_Atividade_.
Transcreva sem nenhuma alteração os registros, da linha que contém "Humidade (%)" até o final dos registros, incluindo as duas pontas. Omita as imagens na resposta.

----------------

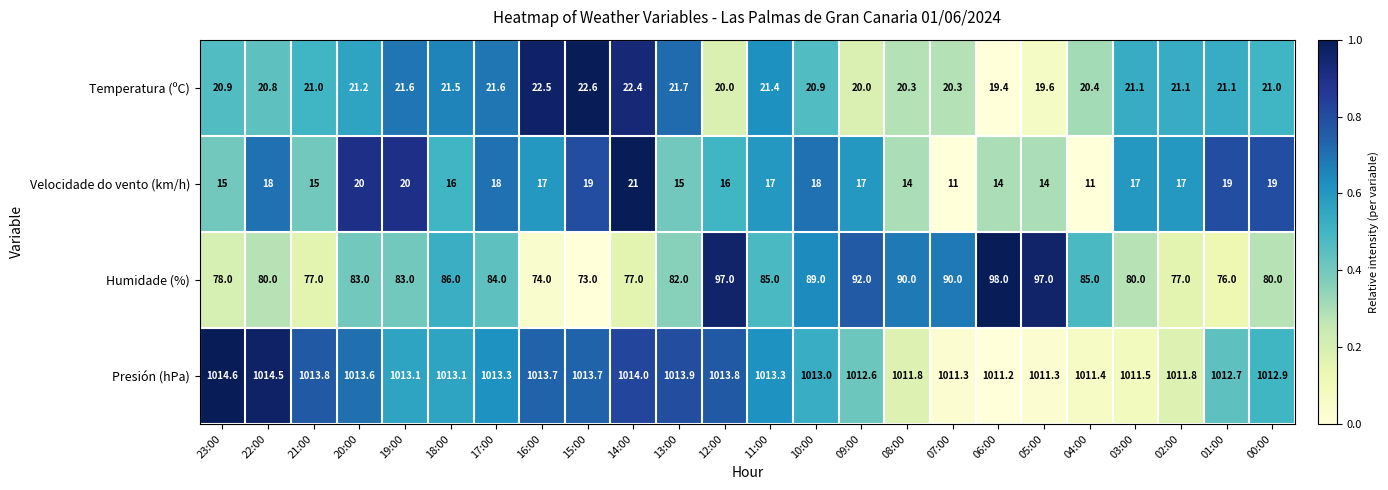

Which series has the widest spread of values?

Humidade (%)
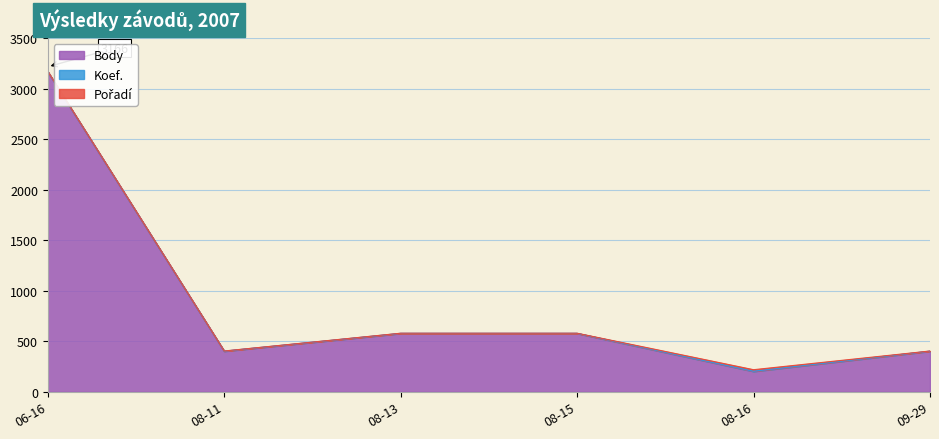

The value of Pořadí at 2007-06-16 is 1. True or false?

True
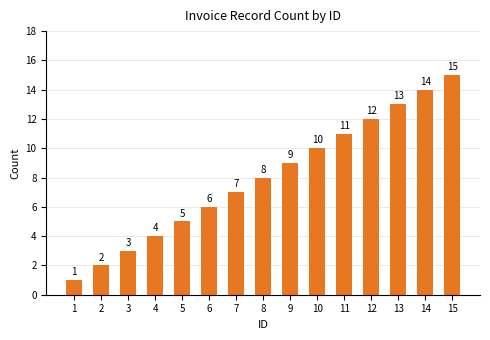

Reading right to left, what are all the values shown in this chart?

15	14	13	12	11	10	9	8	7	6	5	4	3	2	1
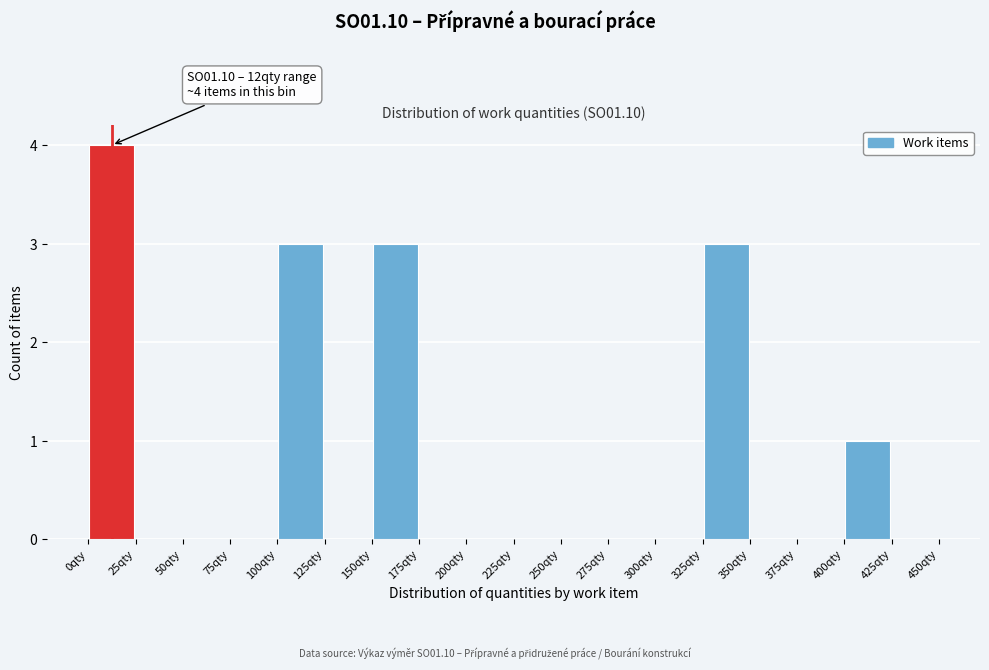

Which range on the x-axis has the tallest bar?

0 to 25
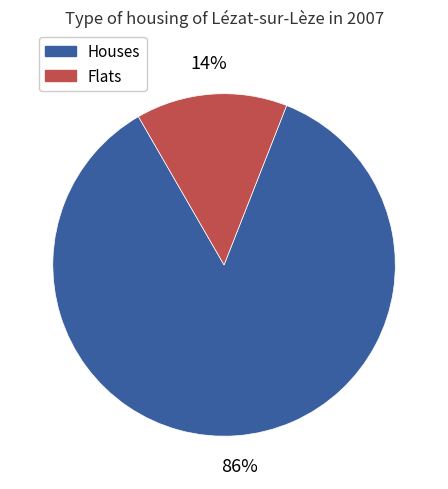

Count the number of slices in the pie.

2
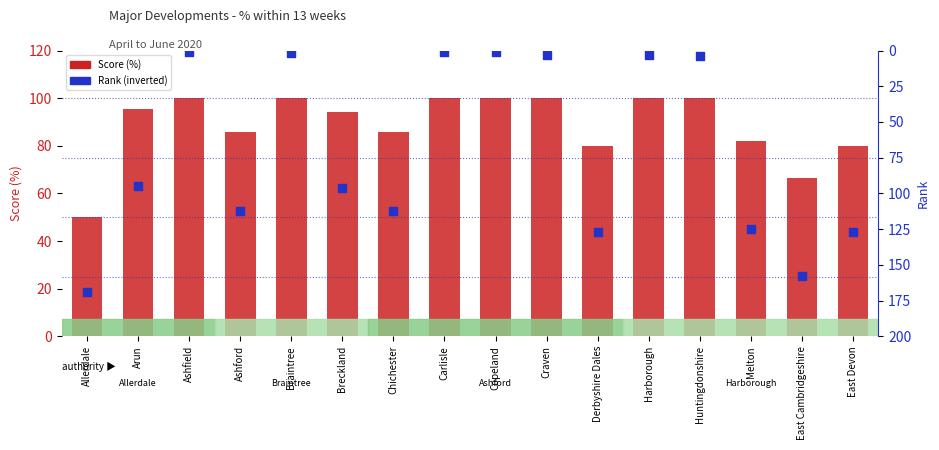

Which series has the largest total across all categories?

Score (%)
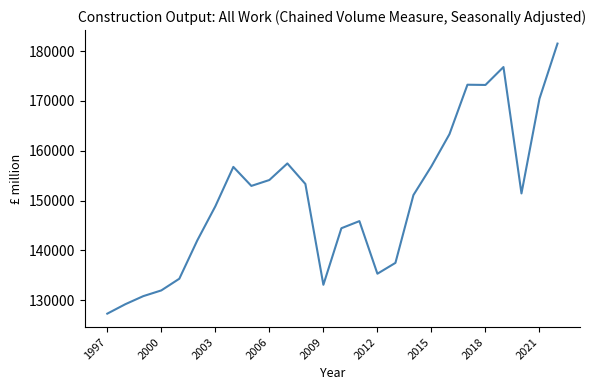

What is the maximum value shown in the chart?

181521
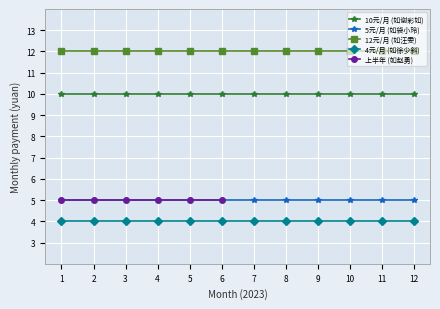

True or false: 4元/月 (如徐少斜) and 5元/月 (如袋小玲) intersect in this chart.

False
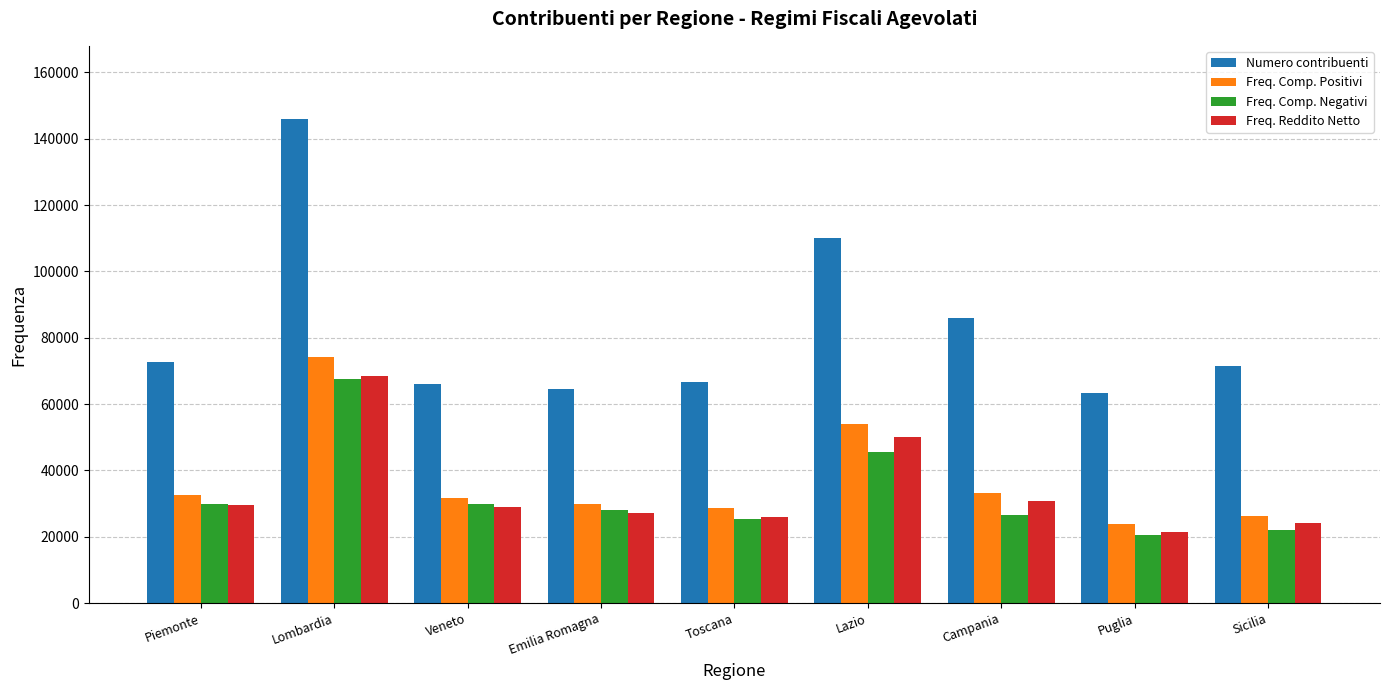

At Lazio, list the series in order from largest to smallest.

Numero contribuenti, Freq. Comp. Positivi, Freq. Reddito Netto, Freq. Comp. Negativi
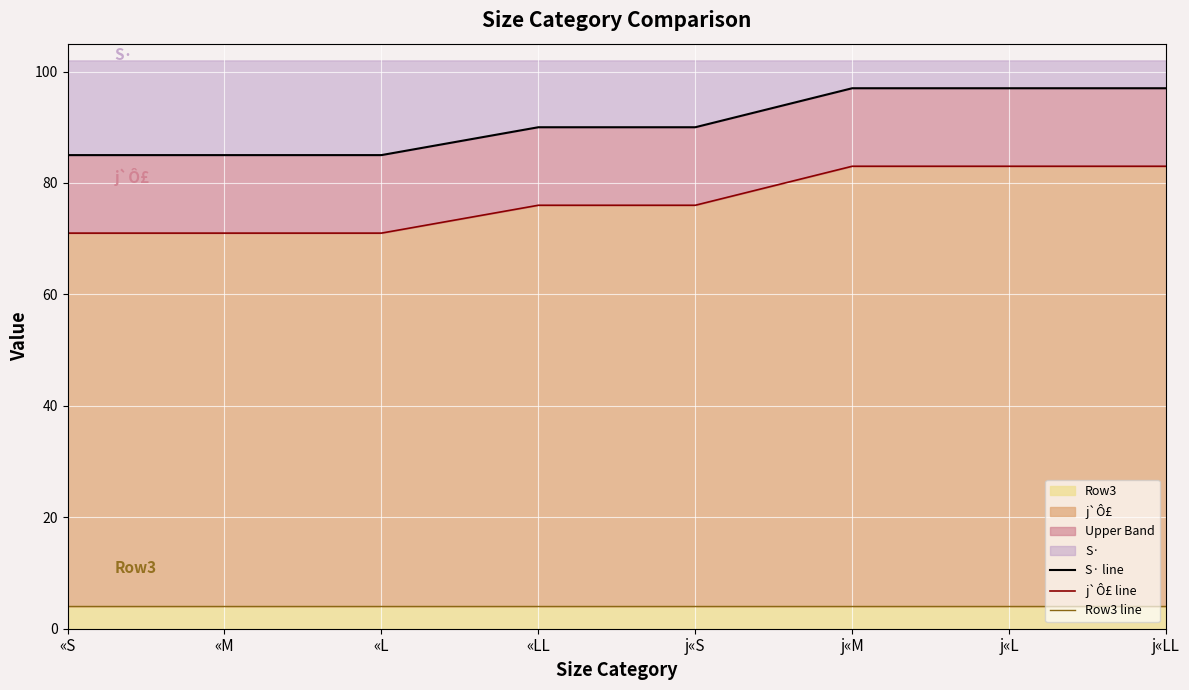

Which category has the highest value in the S· line series?

j«M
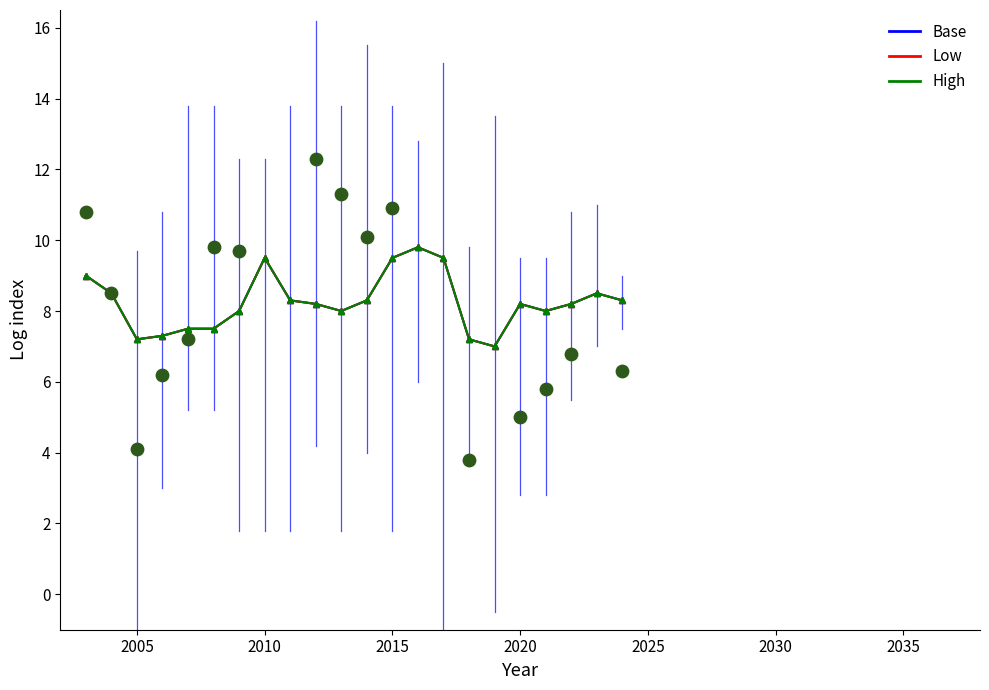

At how many categories does at least one series exceed 9?

4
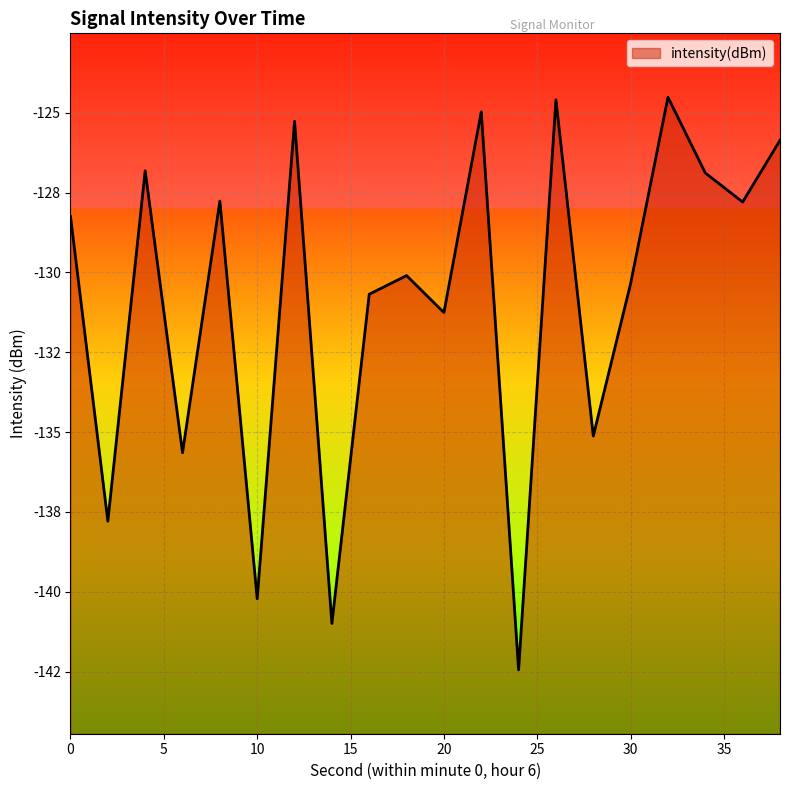

Rank the categories by value from highest to lowest.

32, 26, 22, 12, 38, 4, 34, 8, 36, 0, 18, 30, 16, 20, 28, 6, 2, 10, 14, 24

----------------

_Resposta do exercício_.
Humidade (%)

The value of Pořadí at 2007-06-16 is 1. True or false?

True

Reading right to left, what are all the values shown in this chart?

15	14	13	12	11	10	9	8	7	6	5	4	3	2	1

Which range on the x-axis has the tallest bar?

0 to 25

Count the number of slices in the pie.

2

Which series has the largest total across all categories?

Score (%)

What is the maximum value shown in the chart?

181521

True or false: 4元/月 (如徐少斜) and 5元/月 (如袋小玲) intersect in this chart.

False

At Lazio, list the series in order from largest to smallest.

Numero contribuenti, Freq. Comp. Positivi, Freq. Reddito Netto, Freq. Comp. Negativi

Which category has the highest value in the S· line series?

j«M

At how many categories does at least one series exceed 9?

4

Rank the categories by value from highest to lowest.

32, 26, 22, 12, 38, 4, 34, 8, 36, 0, 18, 30, 16, 20, 28, 6, 2, 10, 14, 24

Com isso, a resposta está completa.